Norris Trophy finalist Duncan Keith was a little less forgiving. "It shouldn't happen," said Keith. "I'm not really sure what happened or why there was a change there. Sometimes whether it's matchups, or guys are tired, we need to be a little bit smarter when we're changing. At the same time, they made a nice play. I think their D joined the rush there and really created it all."
Blackhawks vs. Flyers Series Page
-- Andrew Ladd, who has missed the first three games of the Stanley Cup Final, skated on Thursday at Wachovia Center. As he has done throughout, Blackhawks Quenneville said he did not have an update on Ladd, but would discuss him after Chicago's skate on Friday morning. We'll see about that.
-- In talking about the inspiration Peter Laviolette brings to the Flyers, forward Daniel Briere acknowledged the coach can be a little, uh, confident. "He's been there before," said Briere. "He's won a Stanley Cup. So we really believe he knows what he's doing and what he's talking about. He's a very good motivator. His speeches are great. He brings a lot of calmness, confidence that is borderline cockiness, which you need. You don't want to cross that line. But you need to be a little bit arrogant and have confidence in your team and your teammates. That's what he brings to the team.
-- The Flyers penalty kill stopped all three of the Blackhawks' power-play chances in Game 3, making Philly 27-for-28 on the kill over the last two rounds. "[Assistant coach] Craig Berube does an excellent job," Laviolette said. "Ultimately, the players have to go out there and run the routes in the system. Really, [there have been] no changes from us [compared to the regular season]. It's just been well-executed so far." The Flyers are successful on the penalty 88% of the time in the playoffs, a rate that's five percentage points more than the regular season when Philly finished 11th overall.
-- As good as the Flyers have been on the penalty kill, they have gone against their aggressive reputation by not taking a whole lot of ill-advised trips to the box.
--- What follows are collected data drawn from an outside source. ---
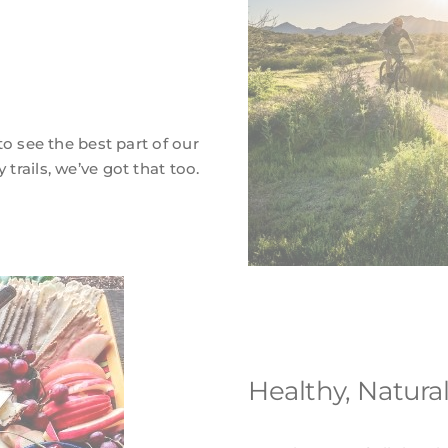
 to see the best part of our
 trails, we’ve got that too.
Healthy, Natura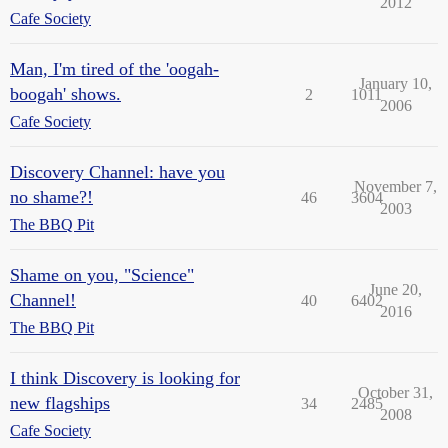
2012
Cafe Society
Man, I'm tired of the 'oogah-
January 10,
boogah' shows.
2
1011
2006
Cafe Society
Discovery Channel: have you
November 7,
no shame?!
46
3604
2003
The BBQ Pit
Shame on you, "Science"
June 20,
Channel!
40
6402
2016
The BBQ Pit
I think Discovery is looking for
October 31,
new flagships
34
2485
2008
Cafe Society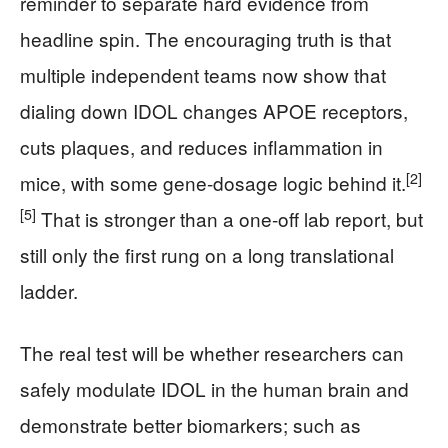
reminder to separate hard evidence from
headline spin. The encouraging truth is that
multiple independent teams now show that
dialing down IDOL changes APOE receptors,
cuts plaques, and reduces inflammation in
[2]
mice, with some gene-dosage logic behind it.
[5]
That is stronger than a one-off lab report, but
still only the first rung on a long translational
ladder.
The real test will be whether researchers can
safely modulate IDOL in the human brain and
demonstrate better biomarkers; such as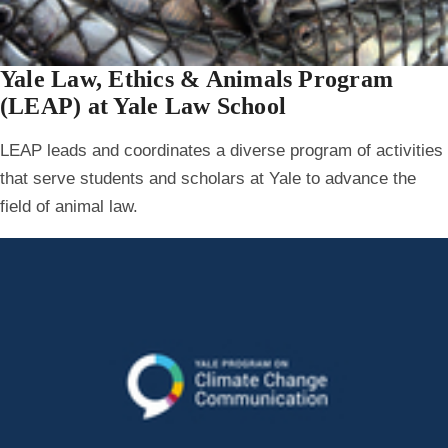
Yale Law, Ethics & Animals Program
(LEAP) at Yale Law School
LEAP leads and coordinates a diverse program of activities
that serve students and scholars at Yale to advance the
field of animal law.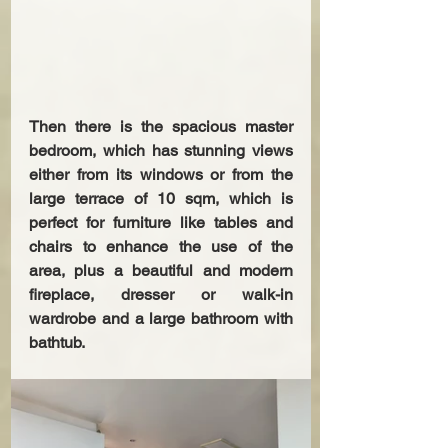
Then there is the spacious master 
bedroom, which has stunning views 
either from its windows or from the 
large terrace of 10 sqm, which is 
perfect for furniture like tables and 
chairs to enhance the use of the 
area, plus a beautiful and modern 
fireplace, dresser or walk-in 
wardrobe and a large bathroom with 
bathtub.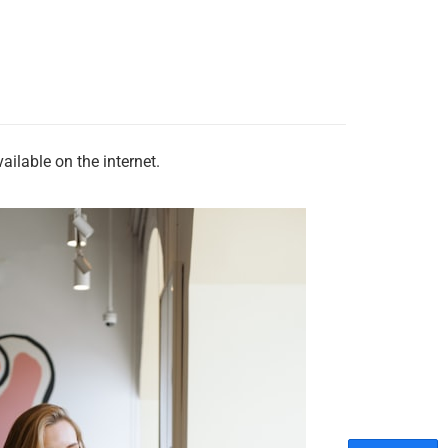
ilable on the internet.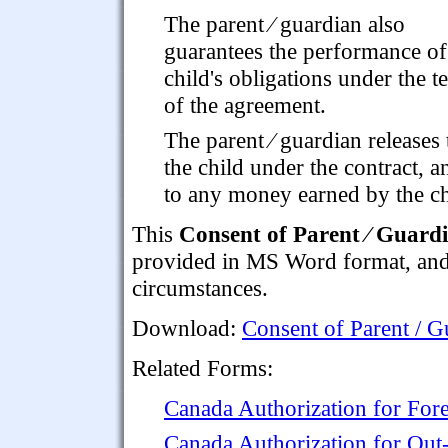
The parent ⁄ guardian also
guarantees the performance of
child's obligations under the t
of the agreement.
The parent ⁄ guardian releases
the child under the contract, a
to any money earned by the chi
This
Consent of Parent ⁄ Guardi
provided in MS Word format, and is
circumstances.
Download:
Consent of Parent / G
Related Forms:
Canada Authorization for For
Canada Authorization for Out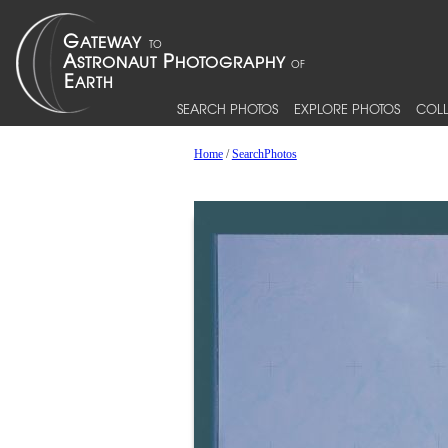
SEARCH PHOTOS
EXPLORE PHOTOS
COLL
Home
/
SearchPhotos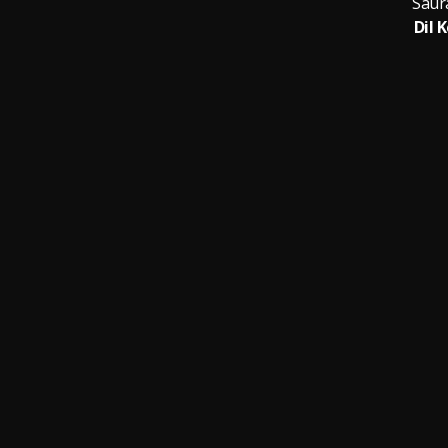
Saur
Dil 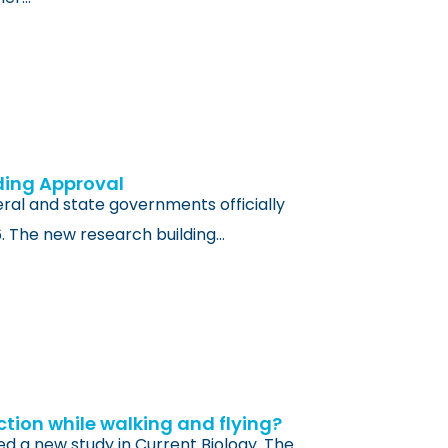
ding Approval
al and state governments officially
6. The new research building…
ction while walking and flying?
ed a new study in Current Biology. The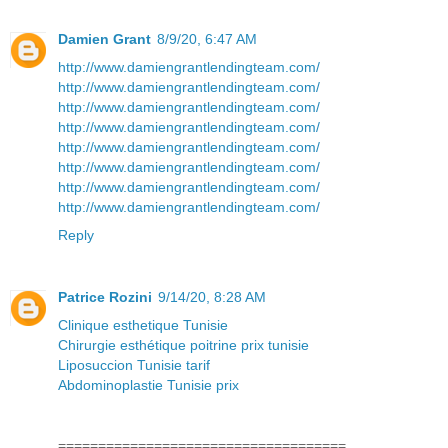
Damien Grant
8/9/20, 6:47 AM
http://www.damiengrantlendingteam.com/
http://www.damiengrantlendingteam.com/
http://www.damiengrantlendingteam.com/
http://www.damiengrantlendingteam.com/
http://www.damiengrantlendingteam.com/
http://www.damiengrantlendingteam.com/
http://www.damiengrantlendingteam.com/
http://www.damiengrantlendingteam.com/
Reply
Patrice Rozini
9/14/20, 8:28 AM
Clinique esthetique Tunisie
Chirurgie esthétique poitrine prix tunisie
Liposuccion Tunisie tarif
Abdominoplastie Tunisie prix
====================================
The Flyers have put the 'Hawks on the power play six times through three games, a count that's a little too low for the liking of some Chicago players. "I don't really remember any calls in particular where we should have got a penalty when we didn't," Flyers forward Scott Hartnell said. "You can't slash sticks anymore because they break so easy these days. I think we've been doing a great job of keeping the sticks off their hands. You can look at both sides."
-- The NHL has used replay for nearly two decades, taking some of the human element that Detroit Tigers pitcher Armando Galarraga knows all too well after he was robbed of a perfect game by a now-infamous blown call. "I think it's a necessary thing," Toews said of the NHL's replay system that was used twice in Game 3. "Why not? You have the technology to get the play right. Obviously, to get the fair outcome, it's what everyone wants."
-- The National Hockey League Players Association announced Thursday the formation of its very own charitable ice cream flavor with Ben & Jerry's. "Caramel Hat Trick" ice cream will be sold across Canada with proceeds going to the NHLPA's Goals & Dreams program to support grassroots hockey programs across the country. "Caramel Hat Trick" is a triple-threat of caramel ice cream with a caramel swirl and fudge-covered caramel chunks.